▸ **TASKS AND EXERCISES**
[A] Using the Kovacs biography, mark each statement yes or no and quote the deciding words: (i) Kovacs studied electrical engineering for two years in college; (ii) Kovacs earned his IFBB Pro Card in 1996; (iii) Kovacs's highest professional bodybuilding placing came at the 2004 Arnold Classic.
[B] Translate this sentence from the Kovacs biography into Spanish: "In June 1997, he appeared on the cover of Flex magazine."

▸ **EXTRACT**
:::

Gregory Mark Kovacs (December 16, 1968 – November 22, 2013) was a Canadian IFBB professional bodybuilder. According to Canadian bodybuilding publication, Muscle Insider, Kovacs retired from competitive bodybuilding in 2005 to start his own business and coach competitive athletes.

Early life
Kovacs was born and raised in Niagara Falls, Ontario, Canada. He studied electrical engineering for one year in college, played travelling hockey and soccer before concentrating on his bodybuilding pursuits.

Bodybuilding

In the latter half of the 1990s, Greg Kovacs was the largest pro bodybuilder. According to Muscle Insider, his height: 6'4", he had an off-season weight of 420 pounds and Contest weight was 330 pounds, his arms measured 25 inches, his chest 70 inches, and his legs 35 inches. He has been reported to have developed over 27 inch arms in the prime of his career. Kovacs earned his IFBB Pro Card in 1996. In June 1997, he appeared on the cover of Flex magazine. His highest professional bodybuilding placing was 13th at the 2004 Arnold Classic.

:::

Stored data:
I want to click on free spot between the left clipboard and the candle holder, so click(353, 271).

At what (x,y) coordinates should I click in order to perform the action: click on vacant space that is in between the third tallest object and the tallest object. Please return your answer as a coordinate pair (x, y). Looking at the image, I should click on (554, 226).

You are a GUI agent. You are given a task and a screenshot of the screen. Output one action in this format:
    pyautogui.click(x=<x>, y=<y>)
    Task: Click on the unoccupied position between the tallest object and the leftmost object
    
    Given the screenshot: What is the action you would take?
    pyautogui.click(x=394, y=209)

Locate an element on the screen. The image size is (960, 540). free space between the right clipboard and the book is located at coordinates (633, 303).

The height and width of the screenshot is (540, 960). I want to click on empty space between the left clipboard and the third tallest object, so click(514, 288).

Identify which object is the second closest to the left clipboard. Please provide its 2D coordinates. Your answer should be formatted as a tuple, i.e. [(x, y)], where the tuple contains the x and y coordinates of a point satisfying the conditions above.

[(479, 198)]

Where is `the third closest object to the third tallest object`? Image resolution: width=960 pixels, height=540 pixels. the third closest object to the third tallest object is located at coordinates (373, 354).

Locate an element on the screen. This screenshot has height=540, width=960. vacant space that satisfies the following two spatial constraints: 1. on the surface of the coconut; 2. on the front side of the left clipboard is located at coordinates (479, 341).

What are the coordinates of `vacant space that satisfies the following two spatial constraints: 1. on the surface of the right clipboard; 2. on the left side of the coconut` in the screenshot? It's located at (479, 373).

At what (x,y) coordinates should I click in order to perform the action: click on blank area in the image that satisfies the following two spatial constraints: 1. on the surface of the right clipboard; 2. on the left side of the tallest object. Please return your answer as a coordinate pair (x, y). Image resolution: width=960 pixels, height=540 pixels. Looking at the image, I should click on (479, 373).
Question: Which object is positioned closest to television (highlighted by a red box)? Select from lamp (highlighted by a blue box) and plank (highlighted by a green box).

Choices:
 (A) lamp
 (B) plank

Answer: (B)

:::

▸ **RESULTS IN ORDER**
[A]
(i) No: "He studied electrical engineering for one year in college"
(ii) Yes: "Kovacs earned his IFBB Pro Card in 1996."
(iii) Yes: "His highest professional bodybuilding placing was 13th at the 2004 Arnold Classic."

[B] En junio de 1997, apareció en la portada de la revista Flex.